Kraven the Hunter
Why is it so bad?!
Kraven the Hunter (2024)
1 / 5
There’s a phenomenon afflicting streaming in the current period: second screen syndrome. The premise here is that nobody watching TV at home, regardless of what they’re watching, is actually watching the TV exclusively. Everybody’s scrolling their phone first; the TV is literally the second screen on in the room. It shouldn’t be hard to put your phone down and pay attention for two hours. Unfortunately, it apparently is. So hard, in fact, that movie MAKERS are clearly starting to take shortcuts, dumbing their product down so you can follow along while only half paying attention.
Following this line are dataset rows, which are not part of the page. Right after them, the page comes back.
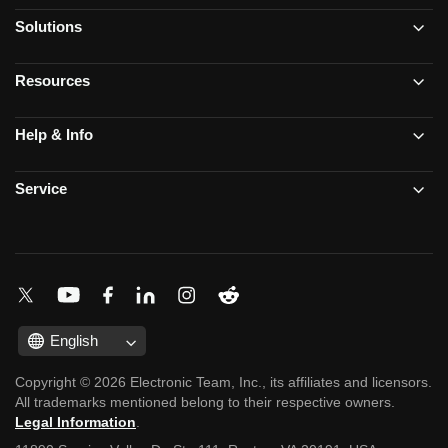
Solutions
Resources
Help & Info
Service
English
Copyright © 2026 Electronic Team, Inc., its affiliates and licensors.
All trademarks mentioned belong to their respective owners.
Legal Information
.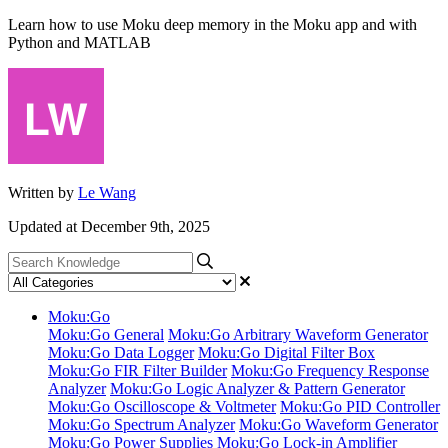
Learn how to use Moku deep memory in the Moku app and with
Python and MATLAB
Written by
Le Wang
Updated at December 9th, 2025
Moku:Go
Moku:Go General
Moku:Go Arbitrary Waveform Generator
Moku:Go Data Logger
Moku:Go Digital Filter Box
Moku:Go FIR Filter Builder
Moku:Go Frequency Response
Analyzer
Moku:Go Logic Analyzer & Pattern Generator
Moku:Go Oscilloscope & Voltmeter
Moku:Go PID Controller
Moku:Go Spectrum Analyzer
Moku:Go Waveform Generator
Moku:Go Power Supplies
Moku:Go Lock-in Amplifier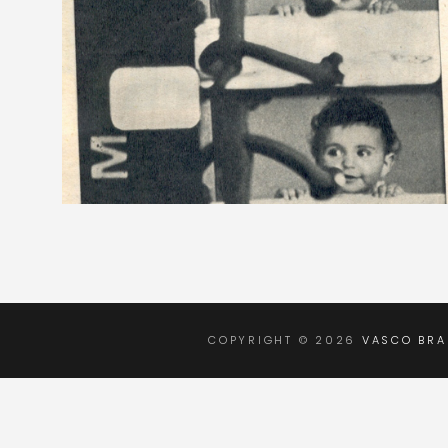
COPYRIGHT © 2026
VASCO BR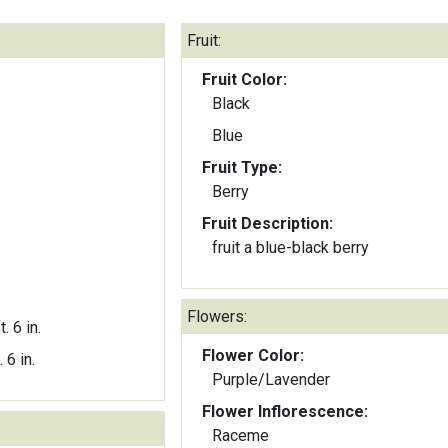
Fruit:
Fruit Color:
Black
Blue
Fruit Type:
Berry
Fruit Description:
fruit a blue-black berry
Flowers:
t. 6 in.
Flower Color:
. 6 in.
Purple/Lavender
Flower Inflorescence:
Raceme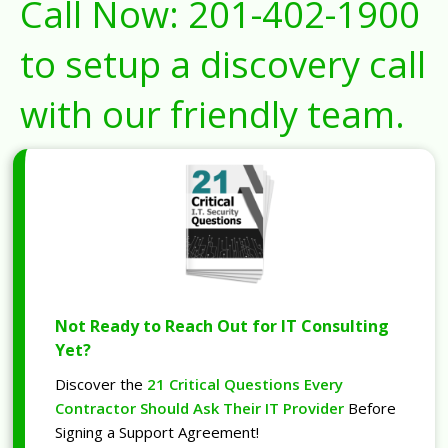
Call Now:
201-402-1900
to setup a discovery call
with our friendly team.
Not Ready to Reach Out for IT Consulting
Yet?
Discover the
21 Critical Questions Every
Contractor Should Ask Their IT Provider
Before
Signing a Support Agreement!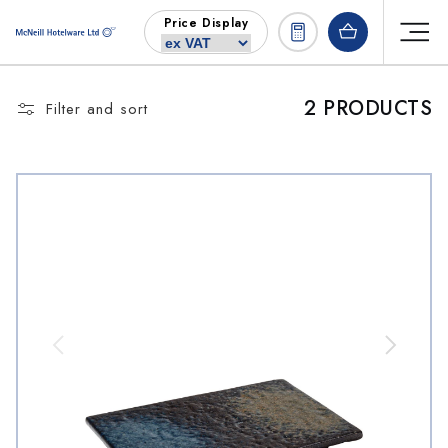
Skip to
Price Display
content
2 PRODUCTS
Filter and sort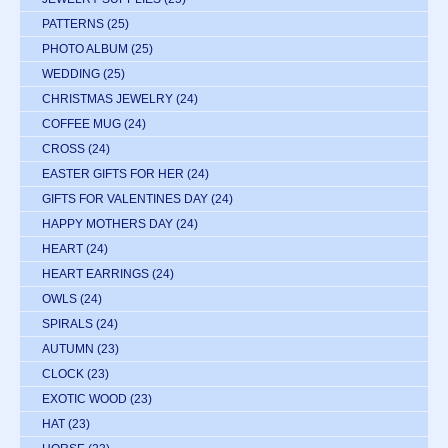
PATTERNS
(25)
PHOTO ALBUM
(25)
WEDDING
(25)
CHRISTMAS JEWELRY
(24)
COFFEE MUG
(24)
CROSS
(24)
EASTER GIFTS FOR HER
(24)
GIFTS FOR VALENTINES DAY
(24)
HAPPY MOTHERS DAY
(24)
HEART
(24)
HEART EARRINGS
(24)
OWLS
(24)
SPIRALS
(24)
AUTUMN
(23)
CLOCK
(23)
EXOTIC WOOD
(23)
HAT
(23)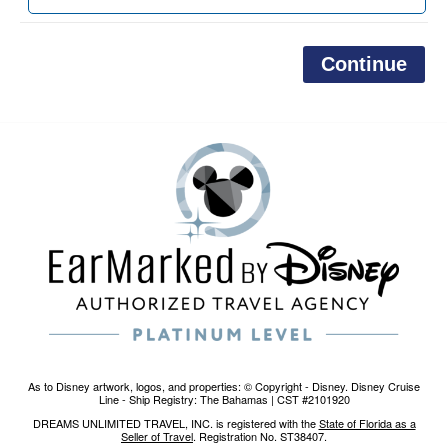
As to Disney artwork, logos, and properties: © Copyright - Disney. Disney Cruise
Line - Ship Registry: The Bahamas | CST #2101920
DREAMS UNLIMITED TRAVEL, INC. is registered with the
State of Florida as a
Seller of Travel
. Registration No. ST38407.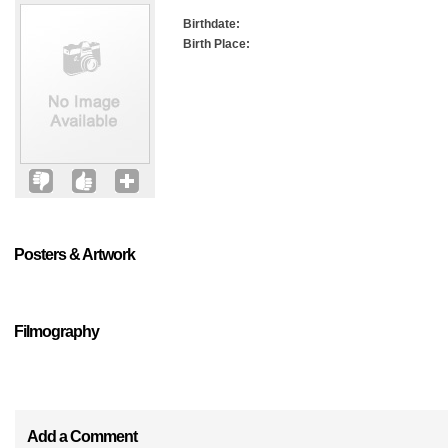
Birthdate:
Birth Place:
Posters & Artwork
Filmography
Add a Comment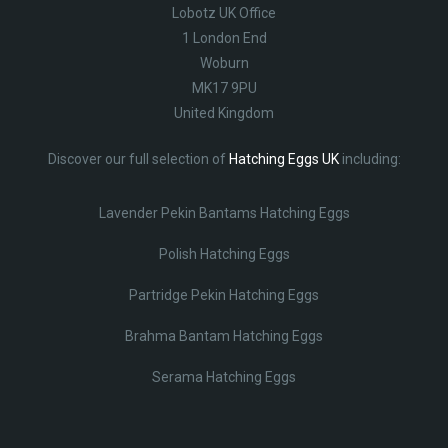
Lobotz UK Office
1 London End
Woburn
MK17 9PU
United Kingdom
Discover our full selection of
Hatching Eggs UK
including:
Lavender Pekin Bantams Hatching Eggs
Polish Hatching Eggs
Partridge Pekin Hatching Eggs
Brahma Bantam Hatching Eggs
Serama Hatching Eggs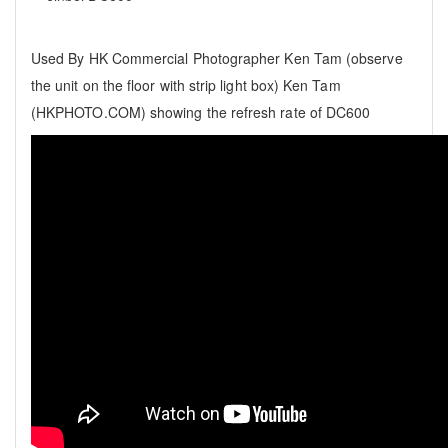
Used By HK Commercial Photographer Ken Tam (observe
the unit on the floor with strip light box) Ken Tam
(HKPHOTO.COM) showing the refresh rate of DC600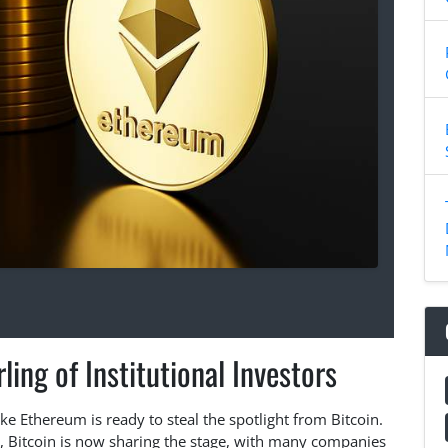
ing of Institutional Investors
like Ethereum is ready to steal the spotlight from Bitcoin.
t, Bitcoin is now sharing the stage, with many companies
Kraven the Hunter may be a time capsule exhibit of this, because all its problems seem to rely on the audience not paying attention. The pieces of a cool story are here, in the Punisher vein. Kraven is a nifty antihero with elastic enough powers to give him a unique shtick. It would not have been a huge lift to make this something that could slot into the street-level Defenderverse inhabited by the Punisher, Daredevil, and Luke Cage. But literally all the details–how Kraven gets his powers, who gives them to him, what he’s trying to do with them, who he’s fighting against, his motivation and win conditions, his allies, his enemies, his lair–make no sense to anyone who’s paying attention. Part of that is a lack of baseline continuity. This is a Marvel movie with African overtones (and an African magical potion that grants superpowers!) that does not even speak the word Wakanda, much less imply anything Black Pantheresque about anything. Why not!? Well, logistically it’s because this is a Sony joint and I guess Sony can’t use Disney IP. But the filmmakers clearly just assume the audience will not catch that because they’re only half paying attention. And the whole movie is like that.
If you’re only half paying attention, there are enough Marvel-movie tropes slapped in here that you can catch the whiff of a story. There’s clearly a smoldery eco-friendly vigilante antihero with chiseled abs. There’s clearly a bad guy, and even several bad guys, and they’re like fighting to see who can be the boss bad guy or something. There’s an ally hot chick offering exposition and a complete-with-one-liner save for the hero at a critical moment. So if you’re scrolling on your phone while you watch this, you might be able to convince yourself you’re following along. But if you’re actually paying attention, none of those pieces fit together. Nothing follows logically from anything else. It’s a disjointed mess that effectively requires that you NOT give it your full attention. That’s totally nuts.
1 star of 5: Bad by any standard. Watch it with the same morbid curiosity with which you regard a car wreck.